JP Morgan analyst David Mackle suggests that the total cost of bailing out Spain may cost €350bn, and that is with a relatively conservative €75bn priced in to bail out the banks. He explains it thus: "Before Spain asks for admission into the liquidity hospital we may see the SMP (Securities Market Programme) reactivated. But, given that the Spanish situation looks increasingly like a solvency crisis – the government is not solvent enough to recapitalise insolvent banks – the ECB is unlikely to view the SMP as an appropriate long term response to this problem. More likely, SMP purchases would simply be used to limit market turbulence while a traditional bailout package was negotiated.
"If a Spanish EU/IMF bailout package covered the government's gross funding needs through the end of 2014, and included €75bn for bank recapitalisation, then it would amount to around €350bn. A traditional package would keep the burden of adjustment squarely on the shoulders of the Spanish taxpayer.
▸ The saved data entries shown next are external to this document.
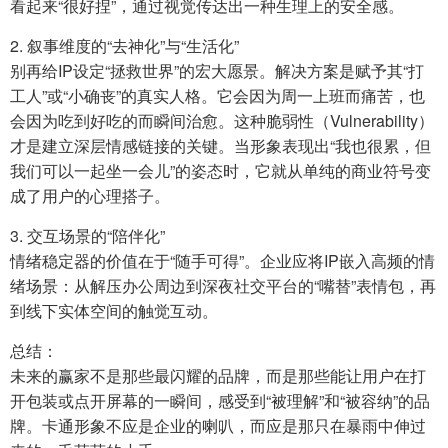
看起来“很好捏”，通过视觉传达出一种生理上的安全感。
2. 叙事维度的“去神化”与“生活化”
别再给IP设定“拯救世界”的宏大愿景。解决方案是赋予其“打
工人”或“小确丧”的真实人格。它会因为周一上班而痛苦，也
会因为吃到好吃的而瞬间治愈。这种脆弱性（Vulnerability）
才是建立深层情感链接的关键。当形象表现出“我也很累，但
我们可以一起坐一会儿”的姿态时，它就从单纯的商业符号变
成了用户的心理搭子。
3. 交互场景的“陪伴化”
情绪稳定器的价值在于“随手可得”。企业应将IP嵌入高频的情
绪场景：从解压办公周边到深夜社交平台的“嘴替”表情包，再
到线下实体空间的触觉互动。
总结：
未来的赢家不是那些最闪耀的品牌，而是那些能让用户在打
开包装或点开屏幕的一瞬间，感受到“被理解”和“被容纳”的品
牌。卡通形象不应是企业的喇叭，而应是那只在暴雨中伸过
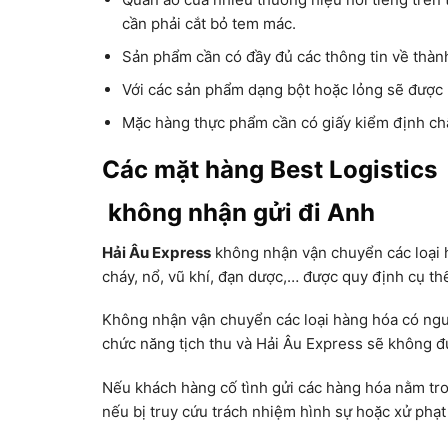
cần phải cắt bỏ tem mác.
Sản phẩm cần có đầy đủ các thông tin về thà
Với các sản phẩm dạng bột hoặc lỏng sẽ được 
Mặc hàng thực phẩm cần có giấy kiểm định chấ
Các mặt hàng Best Logistics
không nhận gửi đi Anh
Hải Âu Express
không nhận vận chuyển các loại 
cháy, nổ, vũ khí, đạn dược,… được quy định cụ th
Không nhận vận chuyển các loại hàng hóa có nguồ
chức năng tịch thu và Hải Âu Express sẽ không đ
Nếu khách hàng cố tình gửi các hàng hóa nằm tro
nếu bị truy cứu trách nhiệm hình sự hoặc xử phạt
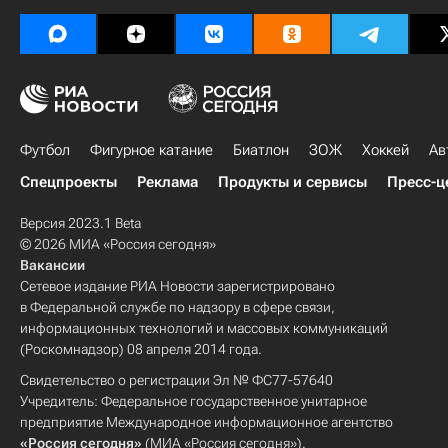
Футбол
Фигурное катание
Биатлон
ЗОЖ
Хоккей
Ав
Спецпроекты
Реклама
Продукты и сервисы
Пресс-ц
Версия 2023.1 Beta
© 2026 МИА «Россия сегодня»
Вакансии
Сетевое издание РИА Новости зарегистрировано
в Федеральной службе по надзору в сфере связи,
информационных технологий и массовых коммуникаций
(Роскомнадзор) 08 апреля 2014 года.
Свидетельство о регистрации Эл № ФС77-57640
Учредитель: Федеральное государственное унитарное
предприятие Международное информационное агентство
«Россия сегодня»
(МИА «Россия сегодня»).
Spain could be accommodated in the liquidity hospital as currently designed, but a Spanish admission would force the region to think hard about both the size of the fiscally based liquidity hospital and its funding. It would push the region closer to a hybrid liquidity hospital, where governments provide capital and the ECB provides funding."
Worst case scenario?
This Eurozone crisis has a tendency to gravitate to the worst case scenario. At its current level €100bn would not breach the EU's €440bn European Financial Stability Facility (EFSF) (of which some has already been spent on Greece, Ireland and Portugal) and the €60bn European Financial Stabilisation Mechanism (EFSM), but it leaves it with little room for manoeuvre.
Perhaps the most important aspect is for Spain to restore its credibility with markets. Unless, its government can prove that it has a handle on the situation, the cost of the bailout is likely to rise: "The Spanish problem was entirely avoidable," said Thomas Mayer, an economic adviser to Deutsche Bank AG in Frankfurt. "When Bankia got into trouble and they had to inject another 19 billion, the market thought, well, they don't know what they are doing."
It may be that the Spanish government is simply being prudent, ensuring that it requests a sufficiently large bailout that it does not have to go back to the market a second time. However, the rate at which the cost of the bailout is rising could trouble markets when they have dispensed with their initial euphoria.